=== Section Start ===

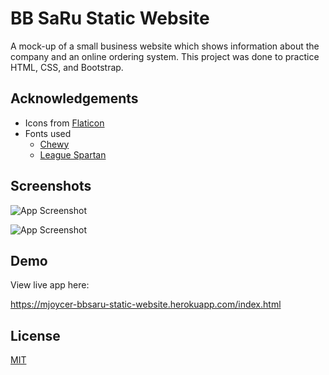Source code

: 
# BB SaRu Static Website
A mock-up of a small business website which shows
information about the company and an online ordering
system. This project was done to practice HTML, CSS,
and Bootstrap.



## Acknowledgements

 - Icons from [Flaticon](https://www.flaticon.com/)
 - Fonts used
    * [Chewy](https://fonts.google.com/specimen/Chewy?query=chewy)
    * [League Spartan](https://www.fontsquirrel.com/fonts/league-spartan)



## Screenshots

![App Screenshot](https://i.postimg.cc/NGXDtgdW/9-CDCA7-C6-BC95-43-CA-BB6-F-DFAAD4720-C2-C.jpg)

![App Screenshot](https://i.postimg.cc/TYBKcfNB/Project-01-cropped.png)


## Demo

View live app here: 

https://mjoycer-bbsaru-static-website.herokuapp.com/index.html


## License

[MIT](https://choosealicense.com/licenses/mit/)

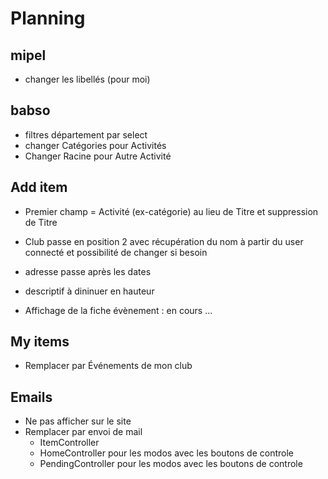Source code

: # Planning
## mipel
- changer les libellés (pour moi)

## babso
- filtres département par select
- changer Catégories pour Activités
- Changer Racine pour Autre Activité

## Add item
- Premier champ = Activité (ex-catégorie) au lieu de Titre et suppression de Titre
- Club passe en position 2 avec récupération du nom à partir du user connecté et possibilité de changer si besoin
- adresse passe après les dates
- descriptif à dininuer en hauteur

- Affichage de la fiche évènement : en cours ...

## My items
- Remplacer par Événements de mon club

## Emails
- Ne pas afficher sur le site
- Remplacer par envoi de mail
    - ItemController
    - HomeController pour les modos avec les boutons de controle
    - PendingController pour les modos avec les boutons de controle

=== Section End ===

Assigned task: Take the lines above starting at the one containing "information about the" and ending at the one containing "- HomeController pour", and print them again exactly, without pictures.

Answer to the problem:
information about the company and an online ordering
system. This project was done to practice HTML, CSS,
and Bootstrap.



## Acknowledgements

 - Icons from [Flaticon](https://www.flaticon.com/)
 - Fonts used
    * [Chewy](https://fonts.google.com/specimen/Chewy?query=chewy)
    * [League Spartan](https://www.fontsquirrel.com/fonts/league-spartan)



## Screenshots

![App Screenshot](https://i.postimg.cc/NGXDtgdW/9-CDCA7-C6-BC95-43-CA-BB6-F-DFAAD4720-C2-C.jpg)

![App Screenshot](https://i.postimg.cc/TYBKcfNB/Project-01-cropped.png)


## Demo

View live app here: 

https://mjoycer-bbsaru-static-website.herokuapp.com/index.html


## License

[MIT](https://choosealicense.com/licenses/mit/)

Source code

: # Planning
## mipel
- changer les libellés (pour moi)

## babso
- filtres département par select
- changer Catégories pour Activités
- Changer Racine pour Autre Activité

## Add item
- Premier champ = Activité (ex-catégorie) au lieu de Titre et suppression de Titre
- Club passe en position 2 avec récupération du nom à partir du user connecté et possibilité de changer si besoin
- adresse passe après les dates
- descriptif à dininuer en hauteur

- Affichage de la fiche évènement : en cours ...

## My items
- Remplacer par Événements de mon club

## Emails
- Ne pas afficher sur le site
- Remplacer par envoi de mail
    - ItemController
    - HomeController pour les modos avec les boutons de controle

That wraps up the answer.